Спустя примерно три часа, похоронив своих убитых и подобрав раненых, сильно поредевший невольничий караван Али-Ан-Хасана продолжил прерванный путь. Выживших пленников вновь согнали в колонну. До цели оставалось пройти всего каких-то полтора дня через пустыню, но для графа де Нота этот короткий промежуток времени, отделявший его от рынка рабов, обещал превратиться в вечность. Впереди был Ан-Хар…

Глава 2

Чужие

  Есть порог, и бывают те, кто за ним,   Есть дороги, ведущие в край Нелюдим.   И не люди, не твари, каждый — тьмы побратим,   Тех могил серых камень считают своим.
  Там надгробья стоят над живыми, и терн   Затянул все холмы, свою вязь распростер.   Там в глазницах у многих растет только мох,   И пурпуром раскинулся чертополох.
  Там схлестнулись нейферту и черный спригган,   Там война без конца, месть цветет и обман.   Терненби — столица тех про́клятых мест,   Где незваного гостя сожрут за присест.
  Тебе кажется: друг, или брат, или мать,   Но ты скоро узнаешь: пора умирать.   Лишь фигура знакома, но взгляд неживой.   Легкой смерти не жди, для него ты — чужой.
  Когда слетятся дрозды, листья все опадут,   А в темницах нейферту птичью песнь пропоют,   И Кузнец докует гобелен на стене,   Распнут Трижды Седьмого… на веретене.
«Когда слетятся дрозды». Ригарре (песнь) о падении Трижды Седьмого.

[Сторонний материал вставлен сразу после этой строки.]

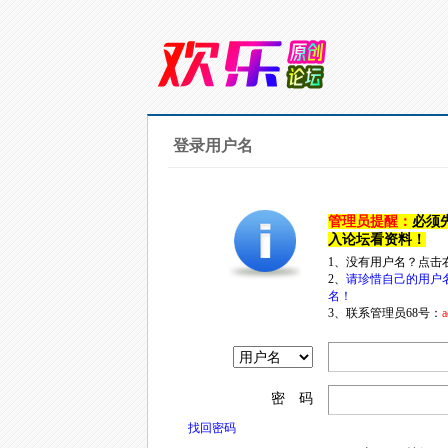
登录用户名
管理员提醒：
必须
入论坛看资料！
1、没有用户名？点击
2、
请珍惜自己的用户
名！
3、联系管理员68号：
a
密 码
找回密码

Кинраен Дерригге, маллеккин (бард) Терненби.
Октябрь 652 года. Королевство Ронстрад. Юго-восточный торговый тракт.

Серебряное сердце, окованное двумя обручами, лежало в глубине развязанного бархатного мешочка, притороченного к седлу. Пальцы всадника легонько поглаживали его, не доставая на свет, и человек чувствовал тепло — животворящее тепло, которое исходило от этого небольшого предмета.

Дикий плющ опутывал древние придорожные камни, поедаемые глубокой тенью деревьев. В завязях вьюнка сидели, понурив головы, едва различимые фигуры, сквозь которые проросли растения. Это были унылые придорожные призраки потерянных путников. И так вышло, что на них никто никогда не обращал внимания — они стали такой же привычной для взора частью леса, как и листья на деревьях, как ржавые мечи, воткнутые в землю на обочинах — знаки погибших в дороге рыцарей, попадающиеся подчас на пути.

Дорога еще не успела просохнуть после затяжных дождей, и редкие косые лучи солнца, пробивающиеся сквозь густые золотистые кроны, не могли ее высушить. Солнце было уставшим, солнце было старым — оно напоминало сонного толстяка в багряных одеждах и собиралось отправляться на покой перед грядущей долгой зимой. Пока что оно все еще отдавало какое-никакое тепло, но с каждым днем этого тепла оставалось все меньше, будто в медленно остывающем человеческом теле.